Warning: Another important piece of information present in the "Settings" is the Client Secret. This secret protects your resources by only granting tokens to requestors if they're authorized. Think of it as your application's password, which must be kept confidential at all times. If anyone gains access to your Client Secret, they can impersonate your application and access protected resources.

🛠 Open the Angular starter project, auth0-angular-sample, and create an auth_config.json file under the project directory:

  • macOS/Linux:
touch auth_config.json
  • Windows Powershell:
ni auth_config.json

🛠 Populate auth_config.json as follows:

{
  "domain": "YOUR_AUTH0_DOMAIN",
  "clientId": "YOUR_AUTH0_CLIENT_ID"
}

🛠 Head back to your Auth0 application page. Follow these steps to get the domain and clientId values:

  1. 🛠 Click on the "Settings" tab, if you haven't already.

  2. 🛠 Use the "Domain" value from the "Settings" as the value of domain in auth_config.json.

  3. 🛠 Use the "Client ID" value from the "Settings" as the value of clientId in auth_config.json.

These variables let your Angular application identify itself as an authorized party to interact with the Auth0 authentication server to carry out the authentication process. You are mapping your Angular application to an Auth0 application.

To use these variables within your Angular application, you'll leverage the Angular environment module.

🛠 Replace the content of src/environments/environment.ts with the following:

// src/environments/environment.ts

import { domain, clientId } from '../../auth_config.json';

export const environment = {
  production: false,
  auth: {
    domain,
    clientId,
    redirectUri: window.location.origin,
  },
};

How is it possible to import JSON files within an Angular module? The starter project has a tsconfig.base.json file that sets the resolveJsonModule to true, which allows you to import and extract types from .json files.

Auth0 and Angular connection set

You have completed setting up an authentication service that your Angular application can consume. All that is left is for you to continue building up the starter project throughout this tutorial by adding security components and features.

Feel free to dive deeper into the Auth0 Documentation to learn more about how Auth0 helps you save time on implementing and managing identity.

Set Up the Auth0 Angular SDK

🛠 You need to follow these steps to integrate the Auth0 Angular SDK with your Angular application.

Install the Auth0 Angular SDK

🛠 Execute the following command:

This is an older version of the Auth0 Angular SDK. Please follow the "Angular Authentication By Example" developer guide instead to use the latest version.
ng add @auth0/auth0-angular@1.11.1

The Auth0 Angular SDK exposes several methods, variables, and types that help you integrate Auth0 with your Angular application idiomatically, including an authentication module and service.

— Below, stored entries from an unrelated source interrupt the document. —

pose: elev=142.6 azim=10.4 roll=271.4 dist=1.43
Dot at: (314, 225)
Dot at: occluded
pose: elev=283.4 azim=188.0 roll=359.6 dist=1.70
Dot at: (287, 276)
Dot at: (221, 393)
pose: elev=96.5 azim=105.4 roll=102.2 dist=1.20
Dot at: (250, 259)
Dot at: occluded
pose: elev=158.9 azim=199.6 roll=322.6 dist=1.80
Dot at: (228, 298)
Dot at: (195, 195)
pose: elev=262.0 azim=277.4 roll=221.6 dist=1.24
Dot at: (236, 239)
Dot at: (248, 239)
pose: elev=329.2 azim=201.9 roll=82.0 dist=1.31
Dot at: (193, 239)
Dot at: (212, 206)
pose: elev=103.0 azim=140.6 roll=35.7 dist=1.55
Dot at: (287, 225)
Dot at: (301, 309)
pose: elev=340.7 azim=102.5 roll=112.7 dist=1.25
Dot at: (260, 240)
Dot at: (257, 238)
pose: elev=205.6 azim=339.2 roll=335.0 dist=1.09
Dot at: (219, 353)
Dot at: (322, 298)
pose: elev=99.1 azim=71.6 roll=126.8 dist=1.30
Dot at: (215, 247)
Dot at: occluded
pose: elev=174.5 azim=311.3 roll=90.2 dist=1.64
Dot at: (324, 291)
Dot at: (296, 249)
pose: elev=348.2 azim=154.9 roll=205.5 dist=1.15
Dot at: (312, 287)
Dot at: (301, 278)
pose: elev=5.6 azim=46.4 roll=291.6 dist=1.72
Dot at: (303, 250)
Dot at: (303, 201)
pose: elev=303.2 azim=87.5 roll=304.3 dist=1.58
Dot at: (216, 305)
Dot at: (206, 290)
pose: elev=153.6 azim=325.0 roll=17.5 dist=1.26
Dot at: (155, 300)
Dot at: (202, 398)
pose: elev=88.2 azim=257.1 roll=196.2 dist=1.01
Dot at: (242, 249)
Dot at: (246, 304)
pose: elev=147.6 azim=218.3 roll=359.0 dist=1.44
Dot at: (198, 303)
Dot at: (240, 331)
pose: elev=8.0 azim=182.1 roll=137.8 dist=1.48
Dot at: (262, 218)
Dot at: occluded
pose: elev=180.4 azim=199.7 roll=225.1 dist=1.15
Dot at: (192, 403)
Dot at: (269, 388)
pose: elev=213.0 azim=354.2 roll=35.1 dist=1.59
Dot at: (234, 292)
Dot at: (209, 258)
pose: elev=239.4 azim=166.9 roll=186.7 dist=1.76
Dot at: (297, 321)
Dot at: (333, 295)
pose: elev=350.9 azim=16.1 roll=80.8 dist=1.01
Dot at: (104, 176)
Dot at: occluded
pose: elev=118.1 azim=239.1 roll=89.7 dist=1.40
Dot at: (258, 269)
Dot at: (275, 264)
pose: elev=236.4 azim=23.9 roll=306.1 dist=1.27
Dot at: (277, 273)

Register and configure the authentication module

The SDK exports a module with the components and services you need to perform user authentication. Import this module into AppModule to access it through Angular's dependency injection framework.

🛠 Import AuthModule and environment right above the @NgModule definition in src/app/app.module.ts as follows:

// src/app/app.module.ts

// Other imports...

import { AuthModule } from '@auth0/auth0-angular';
import { environment as env } from '../environments/environment';

@NgModule({...})
export class AppModule {}

🛠 Then, add AuthModule to the AppModule imports and initialize it:

// src/app/app.module.ts

// All imports...

@NgModule({
  declarations: [...],
  imports: [
    BrowserModule,
    AppRoutingModule,
    HttpClientModule,
    FontAwesomeModule,
    // 👇 add and initialize AuthModule
    AuthModule.forRoot({
      ...env.auth,
    }),
  ],
  bootstrap: [...],
})
export class AppModule {}

You use the forRoot() pattern to configure AuthModule, which takes an object with the domain and clientId properties. You create that configuration object by spreading the env.auth object.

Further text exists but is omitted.